### Task objective
Starting at the first line of the entries, extract each line up to and including the one that contains "Trưởng, Tài Lộc Tăng Lên, Sự", but leave out the pictures.

### Data provided
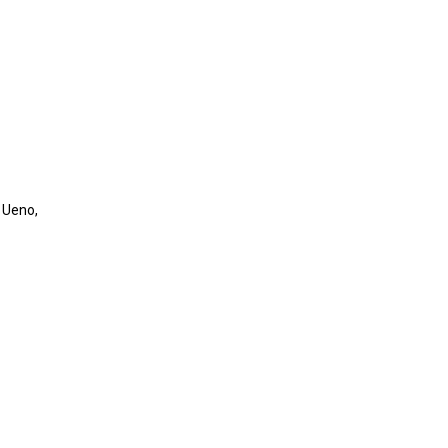
 Ueno,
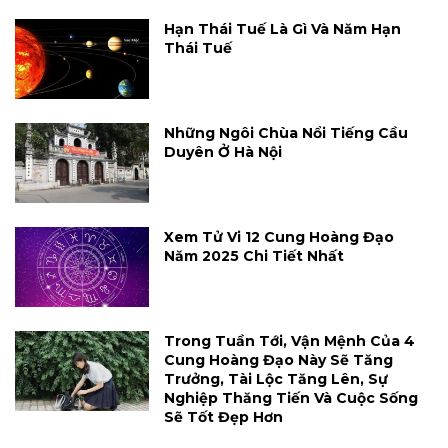
Hạn Thái Tuế Là Gì Và Năm Hạn
Thái Tuế
Những Ngôi Chùa Nổi Tiếng Cầu
Duyên Ở Hà Nội
Xem Tử Vi 12 Cung Hoàng Đạo
Năm 2025 Chi Tiết Nhất
Trong Tuần Tới, Vận Mệnh Của 4
Cung Hoàng Đạo Này Sẽ Tăng
Trưởng, Tài Lộc Tăng Lên, Sự
Nghiệp Thăng Tiến Và Cuộc Sống
Sẽ Tốt Đẹp Hơn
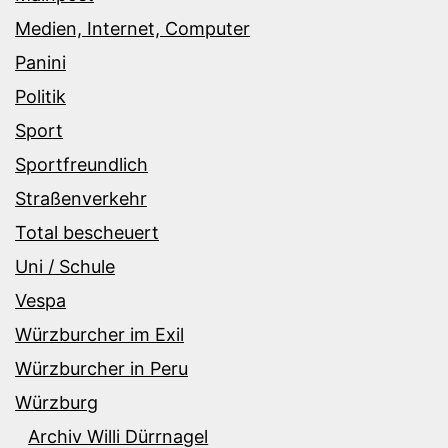
Medien, Internet, Computer
Panini
Politik
Sport
Sportfreundlich
Straßenverkehr
Total bescheuert
Uni / Schule
Vespa
Würzburcher im Exil
Würzburcher in Peru
Würzburg
Archiv Willi Dürrnagel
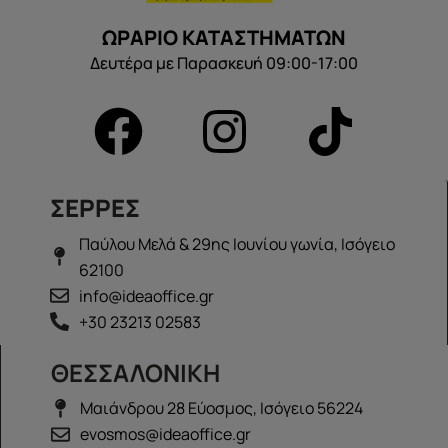
ΩΡΑΡΙΟ ΚΑΤΑΣΤΗΜΑΤΩΝ
Δευτέρα με Παρασκευή 09:00-17:00
ΣΕΡΡΕΣ
Παύλου Μελά & 29ης Ιουνίου γωνία, Ισόγειο
62100
info@ideaoffice.gr
+30 23213 02583
ΘΕΣΣΑΛΟΝΙΚΗ
Μαιάνδρου 28 Εύοσμος, Ισόγειο 56224
evosmos@ideaoffice.gr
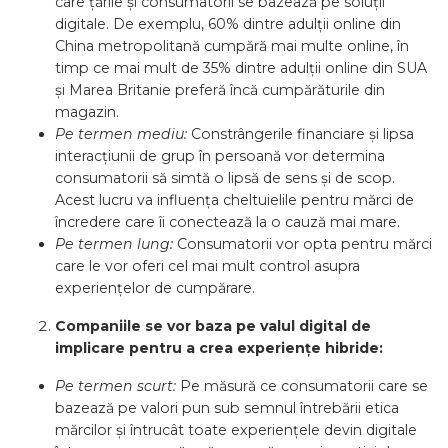
care țările și consumatorii se bazează pe soluții
digitale. De exemplu, 60% dintre adulții online din
China metropolitană cumpără mai multe online, în
timp ce mai mult de 35% dintre adulții online din SUA
și Marea Britanie preferă încă cumpărăturile din
magazin.
Pe termen mediu:
Constrângerile financiare și lipsa
interacțiunii de grup în persoană vor determina
consumatorii să simtă o lipsă de sens și de scop.
Acest lucru va influența cheltuielile pentru mărci de
încredere care îi conectează la o cauză mai mare.
Pe termen lung:
Consumatorii vor opta pentru mărci
care le vor oferi cel mai mult control asupra
experiențelor de cumpărare.
Companiile se vor baza pe valul digital de
implicare pentru a crea experiențe hibride:
Pe termen scurt:
Pe măsură ce consumatorii care se
bazează pe valori pun sub semnul întrebării etica
mărcilor și întrucât toate experiențele devin digitale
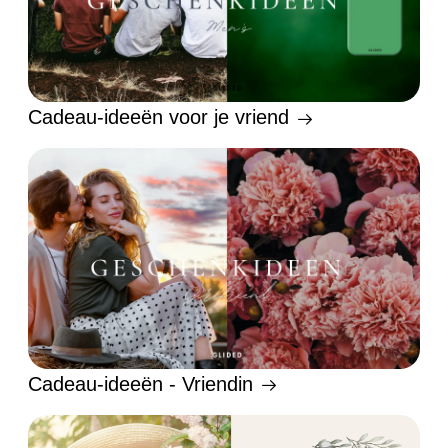
Cadeau-ideeën voor je vriend
Cadeau-ideeën - Vriendin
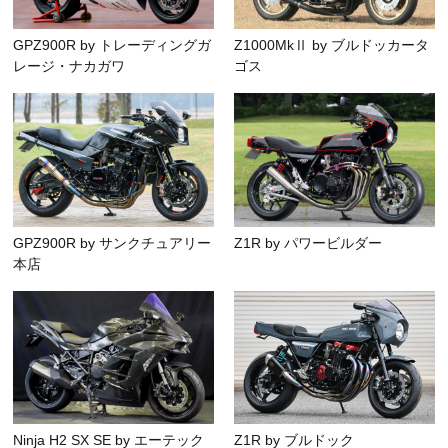
GPZ900R by トレーディングガ
Z1000MkⅡ by ブルドッカータ
レージ・ナカガワ
ゴス
GPZ900R by サンクチュアリー
Z1R by パワービルダー
本店
Ninja H2 SX SE by エーテック
Z1R by ブルドック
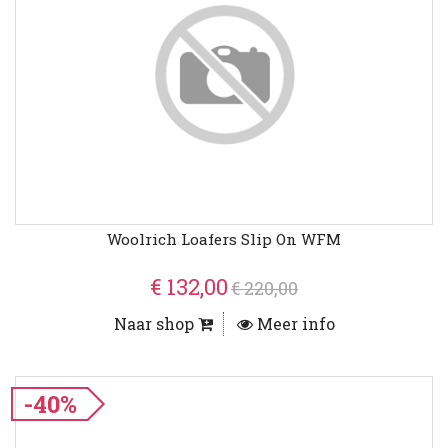
Woolrich Loafers Slip On WFM
€ 132,00
€ 220,00
Naar shop
Meer info
-40%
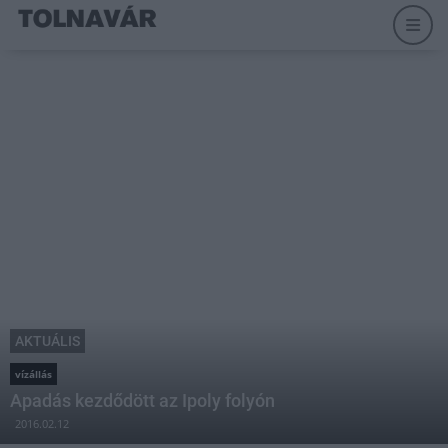
AKTUÁLIS
vízállás
Apadás kezdődött az Ipoly folyón
2016.02.12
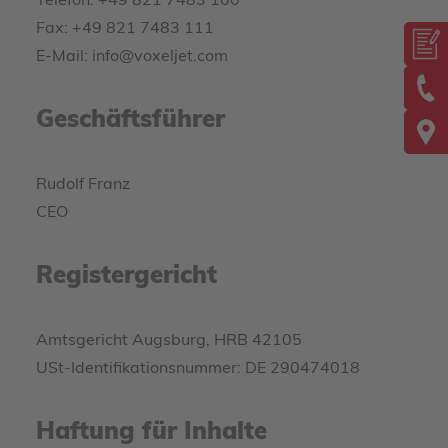
Telefon: +49 821 7483 100
Fax: +49 821 7483 111
E-Mail:
info@voxeljet.com
Geschäftsführer
Rudolf Franz
CEO
Registergericht
Amtsgericht Augsburg, HRB 42105
USt-Identifikationsnummer: DE 290474018
Haftung für Inhalte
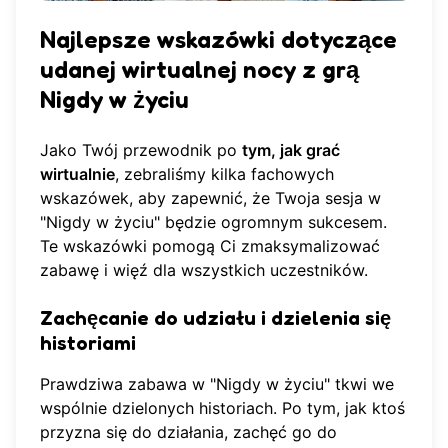
Najlepsze wskazówki dotyczące
udanej wirtualnej nocy z grą
Nigdy w życiu
Jako Twój przewodnik po
tym, jak grać
wirtualnie
, zebraliśmy kilka fachowych
wskazówek, aby zapewnić, że Twoja sesja w
"Nigdy w życiu" będzie ogromnym sukcesem.
Te wskazówki pomogą Ci zmaksymalizować
zabawę i więź dla wszystkich uczestników.
Zachęcanie do udziału i dzielenia się
historiami
Prawdziwa zabawa w "Nigdy w życiu" tkwi we
wspólnie dzielonych historiach. Po tym, jak ktoś
przyzna się do działania, zachęć go do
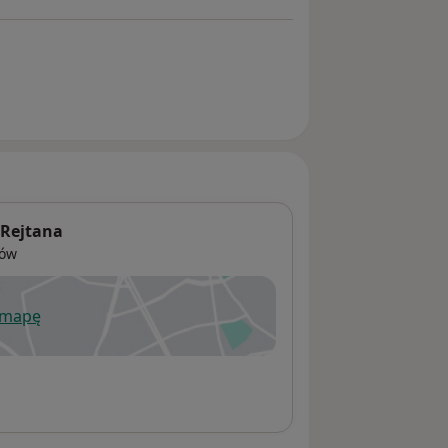
 Rejtana
zów
 mapę
wiera się w nowej karcie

### Response area
 Ueno,
Hạn Thái Tuế Là Gì Và Năm Hạn
Thái Tuế
Những Ngôi Chùa Nổi Tiếng Cầu
Duyên Ở Hà Nội
Xem Tử Vi 12 Cung Hoàng Đạo
Năm 2025 Chi Tiết Nhất
Trong Tuần Tới, Vận Mệnh Của 4
Cung Hoàng Đạo Này Sẽ Tăng
Trưởng, Tài Lộc Tăng Lên, Sự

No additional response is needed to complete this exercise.